Cuando mi compañera le preguntó a Margarita dónde podía tirar la colilla de su cigarrillo, Margarita le respondió “Ahí nomás [señalando el suelo barroso]. Acá todo queda enterrado”, sin siquiera suponer que lo que había dicho quedaría resonando en mi cabeza desde entonces.
Estábamos con un grupo de voluntarios construyendo una pequeña casa de emergencia para su hija y marido, Griselda y Roberto, y sus seis hijos, quienes viven en condiciones de absoluta precariedad en un barrio de Quilmes, en “casas” de chapa, sin agua, sin baños y sin piso más que el suelo de tierra que aquél día era barro puro mezclado con piedras, excremento, basura y cualquier otra cosa que la tierra y la lluvia habían dejado soterradas. Los chicos del barrio corrían y jugaban descalzos mientras yo procuraba que el barro no me manche las medias. Fueron dos días de intenso trabajo que coincidió con el feriado del día del trabajador.

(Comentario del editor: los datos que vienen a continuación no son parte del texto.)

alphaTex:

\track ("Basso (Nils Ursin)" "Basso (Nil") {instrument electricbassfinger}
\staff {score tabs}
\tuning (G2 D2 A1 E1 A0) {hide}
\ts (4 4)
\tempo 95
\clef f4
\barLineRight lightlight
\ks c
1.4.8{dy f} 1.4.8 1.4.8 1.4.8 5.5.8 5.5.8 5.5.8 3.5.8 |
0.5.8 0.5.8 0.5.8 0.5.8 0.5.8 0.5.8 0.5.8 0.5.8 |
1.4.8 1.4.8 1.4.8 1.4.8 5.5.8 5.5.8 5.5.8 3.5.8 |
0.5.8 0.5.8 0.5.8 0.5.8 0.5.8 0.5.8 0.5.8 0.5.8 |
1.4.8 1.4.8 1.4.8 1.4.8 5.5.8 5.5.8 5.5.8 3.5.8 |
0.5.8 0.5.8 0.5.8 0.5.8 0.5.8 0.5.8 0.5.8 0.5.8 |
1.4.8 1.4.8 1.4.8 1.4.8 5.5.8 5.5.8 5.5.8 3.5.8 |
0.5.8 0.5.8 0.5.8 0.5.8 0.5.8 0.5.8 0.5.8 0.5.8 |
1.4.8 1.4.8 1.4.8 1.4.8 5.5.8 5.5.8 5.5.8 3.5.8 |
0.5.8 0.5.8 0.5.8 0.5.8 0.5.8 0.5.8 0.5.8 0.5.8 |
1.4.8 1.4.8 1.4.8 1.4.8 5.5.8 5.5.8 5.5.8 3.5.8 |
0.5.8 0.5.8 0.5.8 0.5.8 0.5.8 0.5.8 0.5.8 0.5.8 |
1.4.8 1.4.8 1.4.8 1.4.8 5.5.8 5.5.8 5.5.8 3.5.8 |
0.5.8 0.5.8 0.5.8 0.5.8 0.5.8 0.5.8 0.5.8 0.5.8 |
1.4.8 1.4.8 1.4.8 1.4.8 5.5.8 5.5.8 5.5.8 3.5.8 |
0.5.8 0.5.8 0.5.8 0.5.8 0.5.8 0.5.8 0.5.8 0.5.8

Sin intención, Margarita, quien había llegado hace más de cuarenta años desde el Chaco con la esperanza de tener una vida mejor en Buenos Aires, había expresado tan concisamente por qué ella y su familia vivían en aquellas lúgubres y tristes condiciones. No sólo fue esa colilla lo que quedaría allí hundido; la tierra se había tragado además las oportunidades de Margarita, la oportunidad de acceder a una vivienda sin goteras, a una vida menos sufrida, a una educación para sus hijos, o a lo que para mí es tan cotidiano como un baño caliente. En fin, la oportunidad de elegir había quedado hace tiempo enterrada.
Esos dos días cavando pozos, transportando maderas y clavando paredes, con frío y bajo la lluvia, me gritaron a toda voz que no me acostumbre, sino más bien que me irrite y arda cada vez que sea testigo.
Margarita no eligió eso para ella y su familia, sino que padece de aquella enfermedad colectiva llamada pobreza y de la prisión de la desigualdad social que nuestros ojos se han malacostumbrado a ver.
A Margarita y a mí nos había unido una palabra: libertad. Yo tenía la libertad de elegir si aquél fin de semana me quedaría estudiando, durmiendo, paseando o construyendo casas junto a otros voluntarios; su falta de libertad la condenaba a levantarse como cada día y con la misma cantidad de opciones que un preso en su celda o un siervo frente a su patrón.